Sur les sièges du Théâtre Saint-Denis, des sacs de papier brun attendaient chaque spectateur hier soir à la première médiatique du nouveau spectacle de Guy Nantel.

Il ne manquait que des trous devant les yeux pour qu'on les mette. Car il existe pas mal de raisons pour avoir honte collectivement. Et il existe pas mal de choses à changer, rappelle-t-il dans La réforme Nantel, son troisième one-man show. «On rit pour pas brailler», lancera-t-il.

En effet, on rit beaucoup. Nantel propose son spectacle le plus grinçant et le plus achevé. Il plante le couteau dans nos plaies sociales, le tournoie un peu puis s'arrête quelques secondes, les yeux pétillants, pour savourer les rires avant de recommencer. On rit jaune et noir, on voit souvent rouge et on ne s'ennuie jamais.

On avait presque oublié à quel point un spectacle d'humour pouvait être simple. Nantel en pond un avec presque rien. L'éclairage noir et blanc est très épuré. On entend seulement trois très courts extraits de musique. Et il n'y a pratiquement pas de décor (mise en scène de Denise Filiatrault, éclairage d'Yves Aucoin) L'humoriste paraît tout petit sur la grande scène du Saint-Denis, d'autant plus qu'il bouge peu et que son charisme reste assez limité.

Tout repose donc sur le texte, un long monologue qui n'est pas découpé en tableau. Bref, l'exercice est un peu casse-gueule.
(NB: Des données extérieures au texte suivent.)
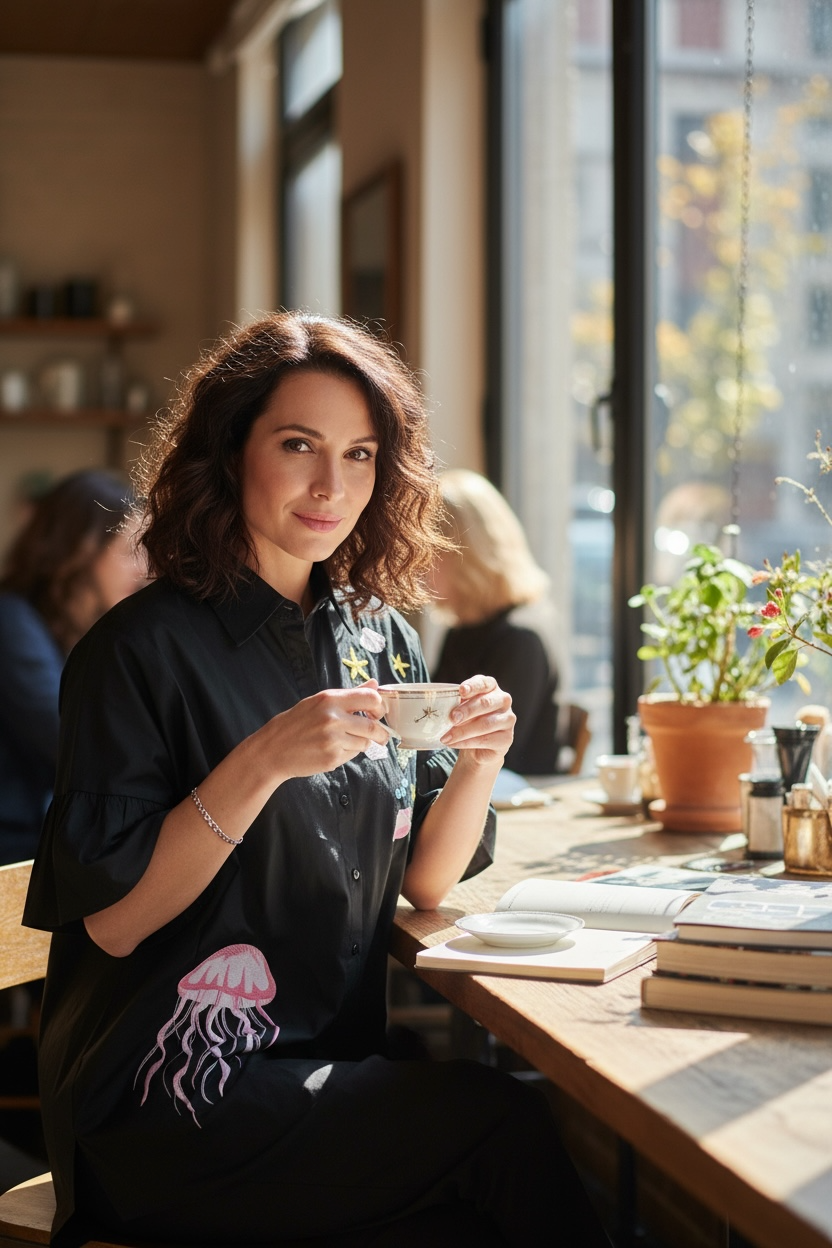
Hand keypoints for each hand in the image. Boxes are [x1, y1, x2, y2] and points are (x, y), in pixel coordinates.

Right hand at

La réussite est d'autant plus impressionnante. Nantel dit avoir travaillé une année et demie sur le texte, et ça paraît. Il est dense, plein d'esprit et presque toujours drôle. Le spectacle aborde un peu tous les sujets, de la chirurgie esthétique aux parachutes dorés en passant l'obésité, le système carcéral et notre schizophrénie politique. Une généreuse place est aussi accordée à la guerre des sexes et à la place du religieux. Le fil conducteur: notre bêtise individuelle, collective et aussi celle de nos institutions. Nantel braque les projecteurs dessus pour qu'on le voie mieux la tabasser ensuite.

Il y a de la satire, des diatribes et, surtout, de la provocation. C'est son arme préférée, et il la manie plus agilement et audacieusement que jamais. Nantel fait de la bonne provocation - celle qui provoque la réflexion.
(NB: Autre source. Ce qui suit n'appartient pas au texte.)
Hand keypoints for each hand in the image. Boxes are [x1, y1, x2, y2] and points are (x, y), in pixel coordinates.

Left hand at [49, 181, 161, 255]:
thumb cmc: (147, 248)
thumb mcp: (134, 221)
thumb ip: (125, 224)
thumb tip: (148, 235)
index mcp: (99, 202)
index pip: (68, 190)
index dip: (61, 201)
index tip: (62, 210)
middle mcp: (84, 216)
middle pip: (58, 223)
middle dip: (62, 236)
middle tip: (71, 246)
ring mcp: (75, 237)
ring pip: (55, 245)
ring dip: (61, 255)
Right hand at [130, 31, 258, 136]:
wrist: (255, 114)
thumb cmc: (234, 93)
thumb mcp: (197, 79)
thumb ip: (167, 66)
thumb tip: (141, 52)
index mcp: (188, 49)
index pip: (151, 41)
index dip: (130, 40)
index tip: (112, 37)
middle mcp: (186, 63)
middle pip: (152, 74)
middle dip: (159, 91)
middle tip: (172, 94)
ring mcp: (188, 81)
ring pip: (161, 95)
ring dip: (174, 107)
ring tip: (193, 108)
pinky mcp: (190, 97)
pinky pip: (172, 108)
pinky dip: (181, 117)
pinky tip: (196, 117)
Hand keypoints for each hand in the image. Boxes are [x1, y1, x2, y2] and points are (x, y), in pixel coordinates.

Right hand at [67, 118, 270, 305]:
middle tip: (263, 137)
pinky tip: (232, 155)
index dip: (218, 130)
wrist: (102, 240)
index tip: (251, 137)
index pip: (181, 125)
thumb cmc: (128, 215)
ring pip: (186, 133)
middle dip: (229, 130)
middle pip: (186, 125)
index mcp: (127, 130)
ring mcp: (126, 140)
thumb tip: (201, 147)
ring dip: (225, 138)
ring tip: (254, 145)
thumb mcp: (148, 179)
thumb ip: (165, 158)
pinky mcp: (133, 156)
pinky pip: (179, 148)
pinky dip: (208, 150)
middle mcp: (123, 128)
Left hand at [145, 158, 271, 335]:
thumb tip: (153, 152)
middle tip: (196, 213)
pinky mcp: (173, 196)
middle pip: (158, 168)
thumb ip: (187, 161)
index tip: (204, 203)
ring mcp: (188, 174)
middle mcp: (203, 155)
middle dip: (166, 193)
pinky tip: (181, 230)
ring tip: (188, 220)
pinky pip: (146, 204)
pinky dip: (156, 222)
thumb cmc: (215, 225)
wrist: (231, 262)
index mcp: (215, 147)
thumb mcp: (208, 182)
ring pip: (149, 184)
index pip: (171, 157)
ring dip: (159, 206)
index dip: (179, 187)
Il s'amuse à déstabiliser le spectateur. Par exemple, il s'aliène la foule en relativisant les morts causées par le taser. Après se l'être mise à dos, il la ramène juste à temps en défendant une thèse contraire. Il jouera souvent ainsi au yoyo avec nous pour comiquement ébranler nos certitudes.

Nantel fait aussi un peu de provocation gratuite, mais en juste assez petites doses pour qu'on rie. Sûrement que certains ont été offensés. Mais quant à nous, on ne le lui reproche pas. Quand l'humour reste inoffensif, c'est souvent mauvais signe.
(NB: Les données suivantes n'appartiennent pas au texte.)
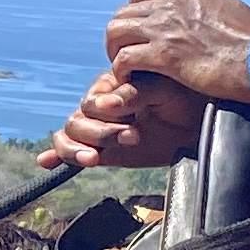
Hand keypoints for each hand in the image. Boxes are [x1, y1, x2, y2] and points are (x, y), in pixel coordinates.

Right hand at [40, 66, 204, 170]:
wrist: (203, 123)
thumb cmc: (185, 98)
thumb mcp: (162, 89)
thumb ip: (133, 93)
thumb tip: (105, 104)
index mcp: (112, 86)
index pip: (90, 103)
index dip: (104, 117)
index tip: (131, 126)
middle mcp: (102, 107)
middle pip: (76, 122)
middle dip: (98, 134)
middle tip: (130, 138)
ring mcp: (101, 130)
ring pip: (69, 137)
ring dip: (79, 149)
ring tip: (97, 158)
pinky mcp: (107, 152)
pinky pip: (73, 152)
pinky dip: (57, 156)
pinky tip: (46, 162)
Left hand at [101, 0, 249, 102]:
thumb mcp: (229, 10)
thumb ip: (209, 9)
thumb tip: (208, 17)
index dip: (135, 13)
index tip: (139, 32)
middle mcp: (172, 4)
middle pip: (124, 12)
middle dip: (121, 34)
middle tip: (127, 54)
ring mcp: (165, 28)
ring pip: (116, 31)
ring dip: (115, 51)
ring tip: (125, 68)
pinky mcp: (164, 55)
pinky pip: (123, 60)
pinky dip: (120, 71)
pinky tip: (129, 81)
Certaines de ses cibles ne méritent pas de pitié. «C'est comme si le capitaine du Titanic avait demandé un tip au monde avant de les sacrer à l'eau», dira-t-il au sujet des primes de départ chez Nortel.

Il dose aussi bien les mots crus, ce qui augmente leur efficacité. Avec les parachutes dorés, on a renversé le concept de la prostitution, remarque-t-il. «Avant, c'est celui qui fourrait qui payait l'autre...»

C'est quand il parle de religion qu'il devient le plus cinglant. Nantel tape furieusement sur l'obscurantisme et l'intégrisme. Il plaide pour un Dieu «silencieux et invisible». On croirait voir un Christopher Hitchens, avec en prime le sourire.

Notre seule réserve, c'est la finale. Nantel abandonne son chapeau d'humoriste pour parler avec ses tripes. Il veut nous convaincre non pas d'adopter une idée, mais plutôt une attitude: se responsabiliser. Reste qu'il perd alors sa distance des sujets traités. La foule boit ses paroles tandis que de notre côté, on ressent un petit malaise. Depuis le début de la soirée, Nantel défaisait ce qu'un collègue a déjà nommé le syndrome Tout le monde en parle: des bons sentiments partagés par une foule qui hoche simultanément de la tête en se gargarisant de petite vertu. Puis il y cède en toute fin.

Mais ce n'est qu'un bémol. Avec sa Réforme, Guy Nantel espérait créer un spectacle qui ferait rire, réfléchir et qui servirait de témoin à notre époque. C'est réussi, dans les trois cas.